John Oliver and the Cultural Critique
In the more humorous corner of the argument, John Oliver took the NCAA to task in an episode of Last Week Tonight. While his delivery was full of jokes and satire, the points he raised were serious. Oliver critiqued the hypocrisy of the NCAA, pointing out that while coaches, administrators, and networks make vast sums of money, the athletes are kept in a state of forced amateurism. He compared it to a system of exploitation, likening the relationship between athletes and universities to indentured servitude in some instances.
Oliver’s cultural critique resonated with many viewers, as he brought the conversation to a mainstream audience that might not have been fully aware of the inequities at play. His argument was that the NCAA’s primary concern was protecting its revenue streams rather than the well-being or rights of the athletes. This perspective was not new, but Oliver’s comedic delivery helped bring the issue to the forefront of public discourse during a time when March Madness was in full swing and college athletes were once again thrust into the national spotlight without compensation.
The Economic Impact of College Sports
To fully appreciate the magnitude of the debate, it’s essential to understand the broader economic impact of college sports, particularly football and basketball. A study by USA Today found that college athletics programs in the Power Five conferences generate well over $6 billion annually. This money funds not only the athletic departments but also various academic programs, facilities, and even scholarships for non-athletes.
For many universities, the economic benefits of a successful athletic program extend beyond ticket sales and television contracts. Local economies thrive on game days, with restaurants, hotels, and other businesses benefiting from the influx of fans. Major events like March Madness and college bowl games attract national attention, further cementing the economic importance of college athletics.

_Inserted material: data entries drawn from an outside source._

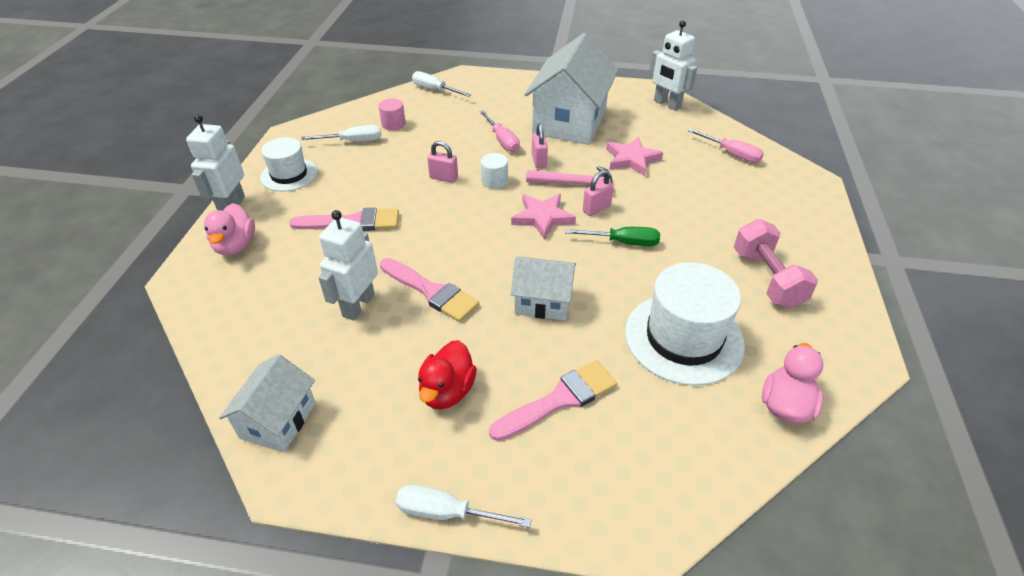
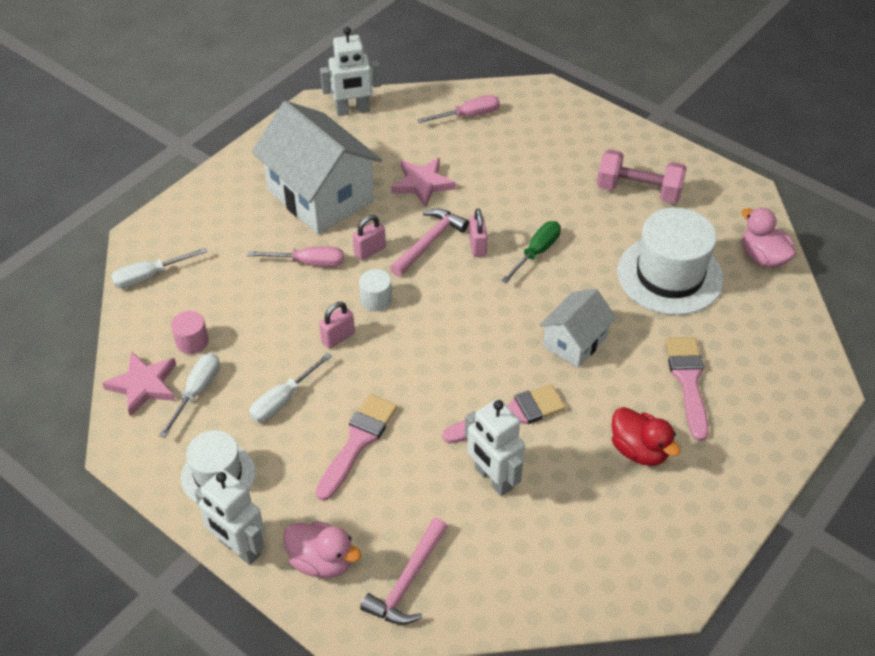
camera: 60 degrees left, 5 degrees up
(233, 295) = (407, 581): none -> pink hammer
(278, 420) = (604, 584): white house -> none
(447, 513) = (756, 496): white screwdriver -> white screwdriver (283, 400)
(539, 161) = (370, 251): pink padlock -> pink padlock turned 60 degrees counterclockwise
(542, 218) = (462, 290): pink star -> pink star (144, 385)

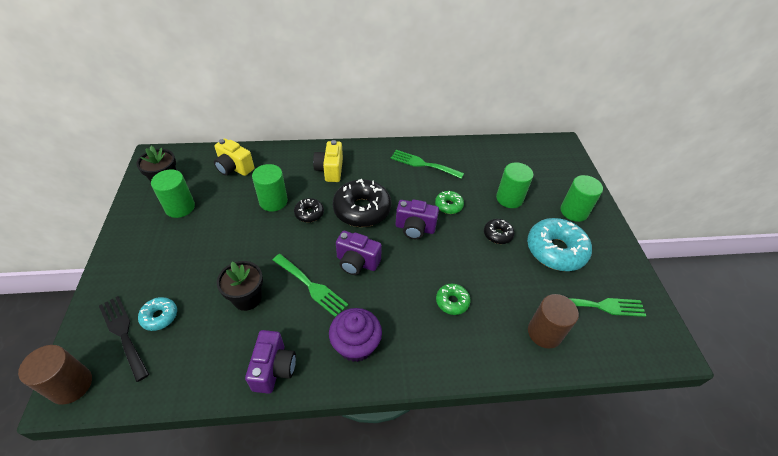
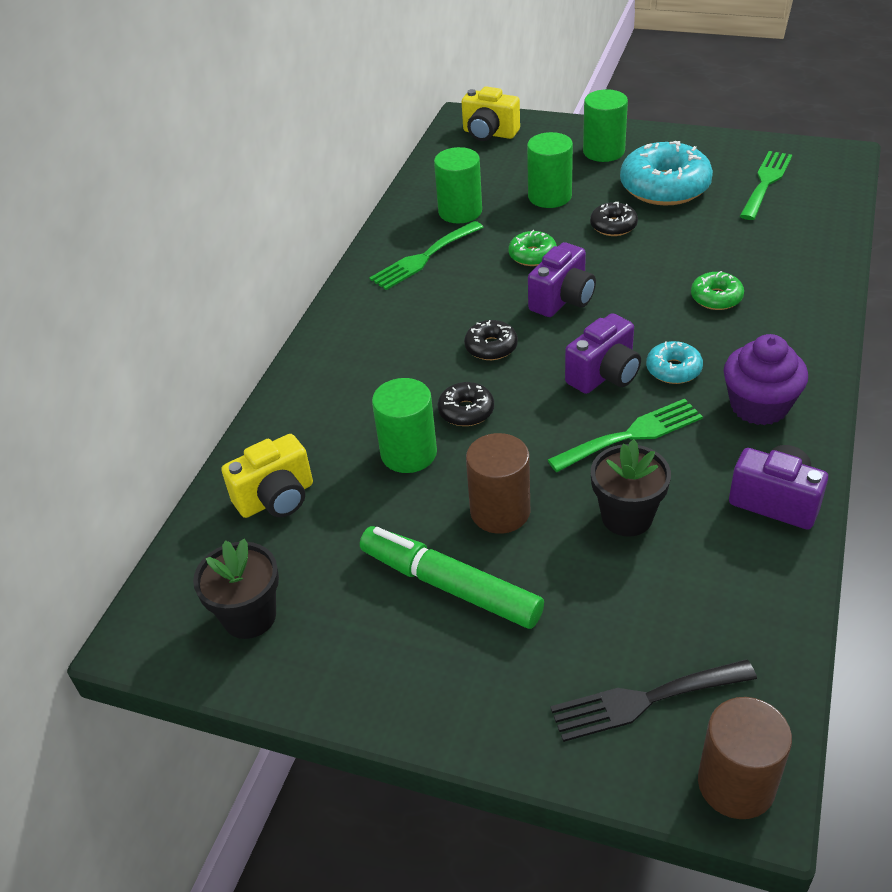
camera: 60 degrees left, 5 degrees down
(160, 316) = (623, 643): turquoise donut -> turquoise donut (673, 369)
(180, 207) = (346, 596): green cylinder -> green cylinder (460, 211)
(190, 240) = (450, 586): none -> green marker
(330, 170) = (370, 366): yellow camera -> yellow camera (489, 133)
(362, 209) = (491, 347): black donut -> black donut, size x0.50
(544, 333) = (791, 235): brown cylinder -> brown cylinder (500, 511)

In this context, the argument for paying college athletes becomes even more compelling. If universities, local businesses, and corporations are all benefiting financially from the performances of student-athletes, shouldn’t the athletes themselves also share in the profits?
What’s Next for College Athletes?
Looking ahead, the conversation around paying college athletes is likely to continue evolving. The NIL rule was a significant victory, but many advocates argue that it’s only a small step in the right direction. The next logical step, they claim, is revenue sharing, where athletes receive a portion of the profits generated by the sports they play.

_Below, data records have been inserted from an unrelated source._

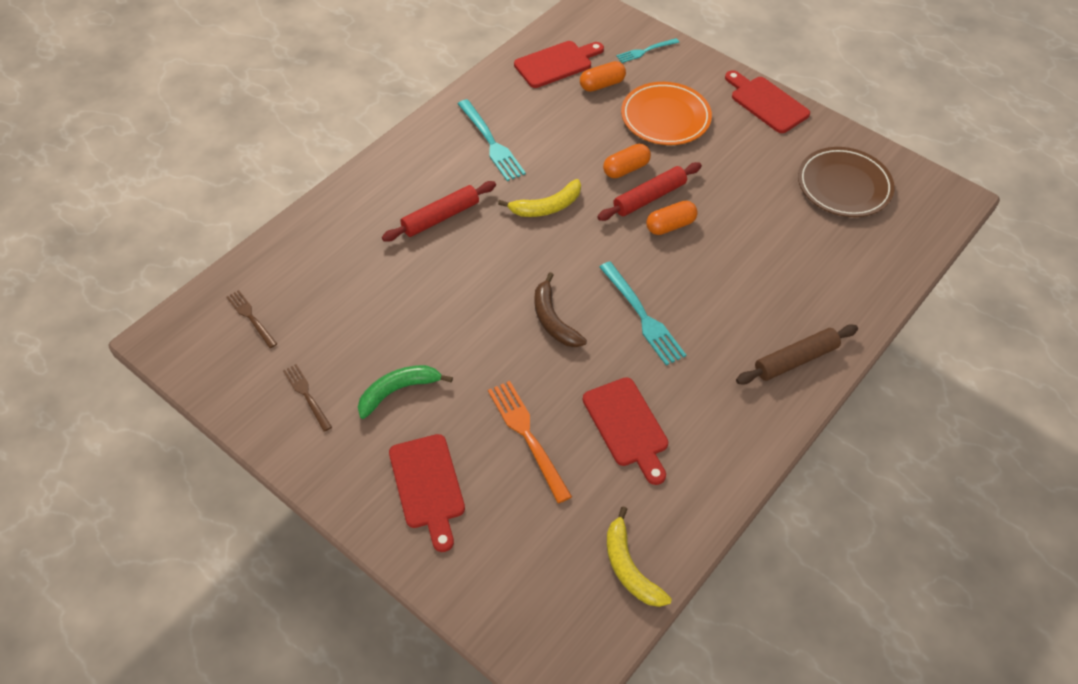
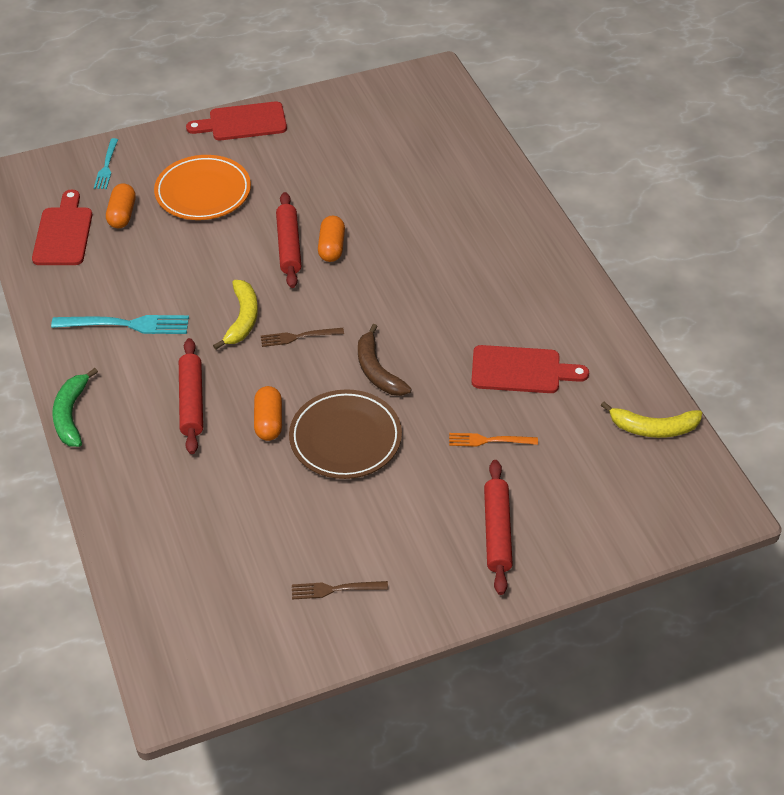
camera: 60 degrees left, 5 degrees down
(251, 317) = (202, 604): brown fork -> brown fork (298, 337)
(398, 391) = (379, 514): green banana -> green banana (71, 414)
(428, 486) = (497, 532): red cutting board -> red rolling pin
(527, 436) = (489, 440): orange fork -> orange fork, size x0.61
(553, 320) = (377, 370): brown banana -> brown banana turned 60 degrees clockwise
(626, 169) = (242, 246): orange capsule -> orange capsule (268, 421)
(642, 316) = (416, 310): turquoise fork -> none
(795, 360) = (525, 239): brown rolling pin -> none
(844, 186) = (374, 125): brown plate -> brown plate (345, 438)

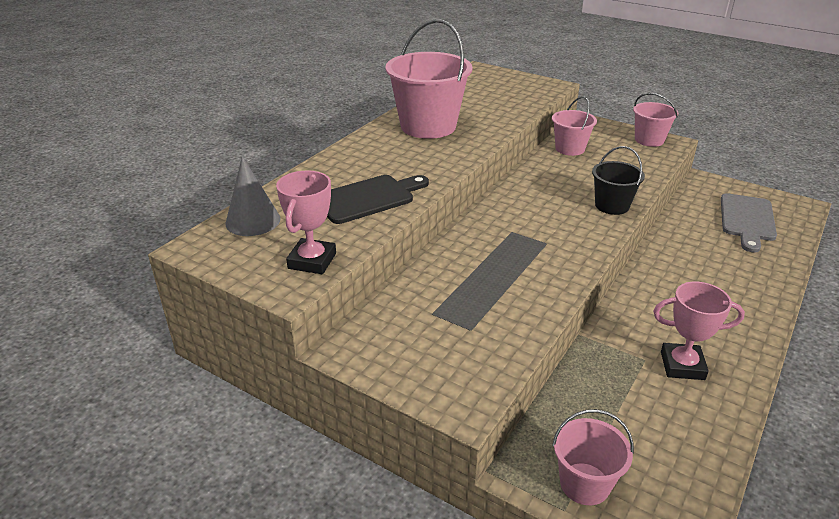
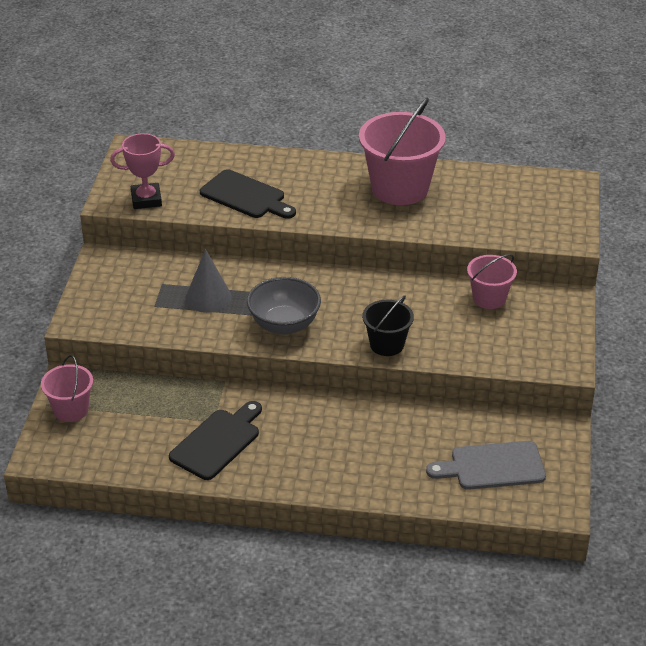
camera: 65 degrees right, 5 degrees up
(253, 221) = (179, 157): grey cone -> grey cone (208, 297)
(555, 251) = (284, 325): none -> grey bowl
(649, 140) = (559, 350): pink bucket -> none
(682, 365) = (218, 442): pink trophy -> black cutting board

Opponents of paying athletes worry that doing so could further commercialize college sports and detract from their educational mission. However, as more and more money flows into college athletics, maintaining the status quo becomes harder to justify.
In conclusion, the debate over whether or not to pay college athletes is far from settled. With economists like Allen Sanderson and John Siegfried providing compelling data in favor of compensating athletes, and cultural critics like John Oliver bringing attention to the issue, it seems likely that the landscape of college sports will continue to change. Whether through expanded NIL opportunities or a more direct form of compensation, the conversation around athlete pay will remain a central issue in the world of college athletics.